As a sole proprietor you can deduct the premiums for medical, dental and long-term-care insurance. A health savings account can also help. HSAs allow you to contribute pretax money that you can use tax-free for future medical expenses. For individual coverage, you can contribute up to $3,000 to an HSA in 2009. For families, the maximum is $5,950. And you can contribute an extra $1,000 if you're 55 or older. For a list of insurers that offer these plans, check HSAInsider.com.

Financial expertise. You’ll have to negotiate a maze of insurance, tax and other financial issues, so it’s essential to get a good accountant. If you operate at a loss, of course, you don’t owe money to Uncle Sam. But if you’re a sole proprietor, every dollar of profits you make is potentially taxable.

You may be eligible for more than 100 deductions, so it’s important to keep a meticulous record of what you spend on everything from advertising to travel to office supplies. Unfortunately, only owners of corporations and limited liability companies can deduct their salaries. For guidance on what’s deductible, download IRS Publication 334, Tax Guide for Small Businesses (www.irs.gov/pub/irs-pdf/p334.pdf). Also handy is “Filing Requirements for Self-Employed Individuals” (go to www.irs.gov and click on “Businesses,” then “Small Business and Self-Employed Tax Center”).

Retirement savings. As a small-business owner you won’t have a corporate pension, but you can start a retirement savings plan. The main programs -- a Simplified Employee Pension, or SEP IRA, and a solo 401(k) -- allow you to sock away pretax savings. And as a sole proprietor, you can contribute more to your retirement than would have been permitted had you stayed in a corporate job.

A SEP IRA is easier to set up. Owners of unincorporated businesses can contribute up to 20% of their net self-employment income, up to a maximum of $49,000 in 2009. With a solo 401(k), you can contribute even more.
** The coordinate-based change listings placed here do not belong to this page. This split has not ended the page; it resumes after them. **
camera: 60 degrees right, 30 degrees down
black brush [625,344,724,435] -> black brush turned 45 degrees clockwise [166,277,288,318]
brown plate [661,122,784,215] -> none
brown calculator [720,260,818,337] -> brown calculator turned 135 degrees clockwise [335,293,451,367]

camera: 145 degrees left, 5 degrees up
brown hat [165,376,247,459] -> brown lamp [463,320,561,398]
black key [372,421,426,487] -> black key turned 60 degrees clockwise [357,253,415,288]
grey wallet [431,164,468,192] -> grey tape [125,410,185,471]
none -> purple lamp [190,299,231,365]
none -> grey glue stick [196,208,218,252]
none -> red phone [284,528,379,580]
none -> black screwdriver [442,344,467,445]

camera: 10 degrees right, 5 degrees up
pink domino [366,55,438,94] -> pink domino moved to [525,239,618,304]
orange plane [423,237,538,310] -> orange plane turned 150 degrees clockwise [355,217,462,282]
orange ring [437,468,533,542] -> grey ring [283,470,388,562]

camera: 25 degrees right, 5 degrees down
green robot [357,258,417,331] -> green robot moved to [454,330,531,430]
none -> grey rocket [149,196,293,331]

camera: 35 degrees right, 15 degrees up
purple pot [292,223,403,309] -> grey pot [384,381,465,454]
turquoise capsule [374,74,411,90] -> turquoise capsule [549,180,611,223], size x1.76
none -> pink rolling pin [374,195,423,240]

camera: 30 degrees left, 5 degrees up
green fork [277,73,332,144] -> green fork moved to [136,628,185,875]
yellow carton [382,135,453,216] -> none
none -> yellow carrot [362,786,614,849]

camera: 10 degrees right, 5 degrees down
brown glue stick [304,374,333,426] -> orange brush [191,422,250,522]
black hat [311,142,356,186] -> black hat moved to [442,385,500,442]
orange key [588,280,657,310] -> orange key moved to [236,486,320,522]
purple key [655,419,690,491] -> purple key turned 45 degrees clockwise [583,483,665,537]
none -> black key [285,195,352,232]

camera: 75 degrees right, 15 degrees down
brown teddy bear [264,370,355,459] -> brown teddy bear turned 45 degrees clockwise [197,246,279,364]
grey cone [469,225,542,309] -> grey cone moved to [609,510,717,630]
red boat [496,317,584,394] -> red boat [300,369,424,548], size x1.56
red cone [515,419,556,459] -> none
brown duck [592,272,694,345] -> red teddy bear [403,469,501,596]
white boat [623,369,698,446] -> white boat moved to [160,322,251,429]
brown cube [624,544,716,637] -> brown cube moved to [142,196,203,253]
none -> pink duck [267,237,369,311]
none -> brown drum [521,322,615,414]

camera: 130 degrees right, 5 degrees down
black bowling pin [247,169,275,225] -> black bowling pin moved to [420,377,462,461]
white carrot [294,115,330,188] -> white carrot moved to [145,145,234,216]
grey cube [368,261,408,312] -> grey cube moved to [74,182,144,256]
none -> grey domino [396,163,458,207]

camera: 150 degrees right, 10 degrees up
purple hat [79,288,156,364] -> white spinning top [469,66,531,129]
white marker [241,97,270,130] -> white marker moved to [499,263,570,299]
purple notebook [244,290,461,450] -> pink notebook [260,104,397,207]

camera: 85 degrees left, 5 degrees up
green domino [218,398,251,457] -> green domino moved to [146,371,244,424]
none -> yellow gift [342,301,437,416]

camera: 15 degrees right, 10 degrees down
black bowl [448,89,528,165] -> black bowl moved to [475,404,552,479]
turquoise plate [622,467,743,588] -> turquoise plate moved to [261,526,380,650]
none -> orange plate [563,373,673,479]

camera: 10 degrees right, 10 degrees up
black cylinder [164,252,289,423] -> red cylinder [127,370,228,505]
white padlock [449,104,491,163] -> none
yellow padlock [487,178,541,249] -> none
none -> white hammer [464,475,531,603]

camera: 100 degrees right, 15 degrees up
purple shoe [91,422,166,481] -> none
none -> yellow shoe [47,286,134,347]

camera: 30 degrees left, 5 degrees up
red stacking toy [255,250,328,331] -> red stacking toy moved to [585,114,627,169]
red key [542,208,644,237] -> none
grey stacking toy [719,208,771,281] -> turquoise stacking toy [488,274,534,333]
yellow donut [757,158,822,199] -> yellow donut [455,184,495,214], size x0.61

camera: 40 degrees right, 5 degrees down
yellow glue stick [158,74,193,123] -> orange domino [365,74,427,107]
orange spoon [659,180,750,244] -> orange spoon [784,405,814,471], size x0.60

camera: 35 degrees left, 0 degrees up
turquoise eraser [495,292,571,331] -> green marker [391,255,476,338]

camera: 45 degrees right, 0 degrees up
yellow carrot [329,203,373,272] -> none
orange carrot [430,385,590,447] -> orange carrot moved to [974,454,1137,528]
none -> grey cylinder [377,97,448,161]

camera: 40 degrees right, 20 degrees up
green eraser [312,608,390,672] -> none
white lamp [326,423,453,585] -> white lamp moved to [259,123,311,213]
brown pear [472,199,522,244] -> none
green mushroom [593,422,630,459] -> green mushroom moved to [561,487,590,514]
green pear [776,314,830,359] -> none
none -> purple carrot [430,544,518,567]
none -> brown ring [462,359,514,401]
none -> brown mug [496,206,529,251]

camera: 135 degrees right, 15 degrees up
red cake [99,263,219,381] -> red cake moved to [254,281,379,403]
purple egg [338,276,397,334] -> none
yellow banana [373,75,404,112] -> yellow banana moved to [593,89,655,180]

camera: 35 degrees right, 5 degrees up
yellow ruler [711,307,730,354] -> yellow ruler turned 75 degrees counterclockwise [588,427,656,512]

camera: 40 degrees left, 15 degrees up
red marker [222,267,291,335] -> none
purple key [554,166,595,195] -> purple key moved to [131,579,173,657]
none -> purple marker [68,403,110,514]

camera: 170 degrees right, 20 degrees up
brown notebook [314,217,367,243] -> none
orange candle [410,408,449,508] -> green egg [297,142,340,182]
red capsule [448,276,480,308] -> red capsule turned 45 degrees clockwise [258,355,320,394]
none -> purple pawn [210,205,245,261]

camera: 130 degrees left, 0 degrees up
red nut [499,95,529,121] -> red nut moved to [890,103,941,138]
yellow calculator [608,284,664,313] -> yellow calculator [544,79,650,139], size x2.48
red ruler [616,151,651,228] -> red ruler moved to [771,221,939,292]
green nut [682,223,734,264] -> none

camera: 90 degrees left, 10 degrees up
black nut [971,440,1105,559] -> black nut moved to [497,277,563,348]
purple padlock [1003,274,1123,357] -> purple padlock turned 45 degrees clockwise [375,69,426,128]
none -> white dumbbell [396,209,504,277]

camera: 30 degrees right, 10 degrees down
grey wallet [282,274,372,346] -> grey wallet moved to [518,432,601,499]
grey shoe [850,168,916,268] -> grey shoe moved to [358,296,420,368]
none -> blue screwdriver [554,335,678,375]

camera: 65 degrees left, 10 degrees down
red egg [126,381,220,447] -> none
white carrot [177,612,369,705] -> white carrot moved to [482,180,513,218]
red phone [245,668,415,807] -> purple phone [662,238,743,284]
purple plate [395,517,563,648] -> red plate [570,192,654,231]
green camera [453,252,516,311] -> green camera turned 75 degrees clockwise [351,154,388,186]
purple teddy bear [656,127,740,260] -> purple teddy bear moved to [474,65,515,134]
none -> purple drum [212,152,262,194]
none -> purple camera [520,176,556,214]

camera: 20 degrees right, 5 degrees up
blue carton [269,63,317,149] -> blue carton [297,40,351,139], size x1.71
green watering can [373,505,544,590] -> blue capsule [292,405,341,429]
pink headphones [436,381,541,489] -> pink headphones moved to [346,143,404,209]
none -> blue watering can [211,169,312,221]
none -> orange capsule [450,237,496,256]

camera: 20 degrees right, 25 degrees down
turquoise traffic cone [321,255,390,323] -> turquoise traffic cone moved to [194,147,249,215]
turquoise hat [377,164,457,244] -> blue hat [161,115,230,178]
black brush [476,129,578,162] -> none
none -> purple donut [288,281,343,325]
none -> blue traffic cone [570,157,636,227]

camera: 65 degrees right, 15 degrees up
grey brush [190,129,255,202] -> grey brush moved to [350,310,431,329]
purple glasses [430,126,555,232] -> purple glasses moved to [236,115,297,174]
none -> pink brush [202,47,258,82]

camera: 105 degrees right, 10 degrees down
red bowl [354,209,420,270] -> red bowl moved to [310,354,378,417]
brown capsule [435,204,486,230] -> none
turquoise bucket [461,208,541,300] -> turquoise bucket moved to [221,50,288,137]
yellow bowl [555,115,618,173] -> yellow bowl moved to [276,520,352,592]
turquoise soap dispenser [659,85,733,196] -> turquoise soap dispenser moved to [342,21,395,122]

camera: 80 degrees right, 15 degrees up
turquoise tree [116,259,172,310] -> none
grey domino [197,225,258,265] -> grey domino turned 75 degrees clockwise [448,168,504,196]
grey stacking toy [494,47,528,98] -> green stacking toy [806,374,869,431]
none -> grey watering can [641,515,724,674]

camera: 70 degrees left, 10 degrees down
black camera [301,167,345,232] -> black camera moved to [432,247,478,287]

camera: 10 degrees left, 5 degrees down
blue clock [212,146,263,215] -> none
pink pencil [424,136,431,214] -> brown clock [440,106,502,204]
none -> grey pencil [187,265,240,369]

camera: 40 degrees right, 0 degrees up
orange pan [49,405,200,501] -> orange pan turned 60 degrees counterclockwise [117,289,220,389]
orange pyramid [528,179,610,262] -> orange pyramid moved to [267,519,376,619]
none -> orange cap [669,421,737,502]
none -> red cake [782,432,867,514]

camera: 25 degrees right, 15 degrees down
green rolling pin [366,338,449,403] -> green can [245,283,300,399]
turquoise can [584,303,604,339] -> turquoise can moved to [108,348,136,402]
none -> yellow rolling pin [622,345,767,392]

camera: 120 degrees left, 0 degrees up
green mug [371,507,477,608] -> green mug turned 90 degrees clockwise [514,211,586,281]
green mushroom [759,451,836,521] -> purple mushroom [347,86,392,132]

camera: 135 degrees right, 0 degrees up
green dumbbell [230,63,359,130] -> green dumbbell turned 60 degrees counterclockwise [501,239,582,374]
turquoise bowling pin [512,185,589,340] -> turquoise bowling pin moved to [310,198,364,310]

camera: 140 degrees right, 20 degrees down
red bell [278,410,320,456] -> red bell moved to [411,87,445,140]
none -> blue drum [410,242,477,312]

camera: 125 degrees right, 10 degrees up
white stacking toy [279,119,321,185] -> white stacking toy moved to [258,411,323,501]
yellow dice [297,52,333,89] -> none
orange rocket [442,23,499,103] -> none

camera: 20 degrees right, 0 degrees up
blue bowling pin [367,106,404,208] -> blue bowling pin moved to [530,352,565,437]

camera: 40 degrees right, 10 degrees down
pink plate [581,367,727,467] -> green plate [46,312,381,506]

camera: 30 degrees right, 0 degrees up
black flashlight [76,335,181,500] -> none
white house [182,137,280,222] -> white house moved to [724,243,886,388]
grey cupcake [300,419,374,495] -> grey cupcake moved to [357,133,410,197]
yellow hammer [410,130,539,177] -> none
In addition to the 20% contribution, self-employed business owners can contribute $16,500, plus $5,500 more if you’re 50 or older. A solo 401(k) can be more attractive because you can borrow as much as half the balance (up to $50,000). A good place to sort out your retirement options is the calculator at www.401khelpcenter.com.

Retirement savings may take a back seat, however, particularly in the early years of a start-up. Miller, the fantasy-sports entrepreneur, says he didn’t contribute to his retirement savings during his first year of operations, although his wife maxed out the 401(k) plan available to her as an emergency-room physician.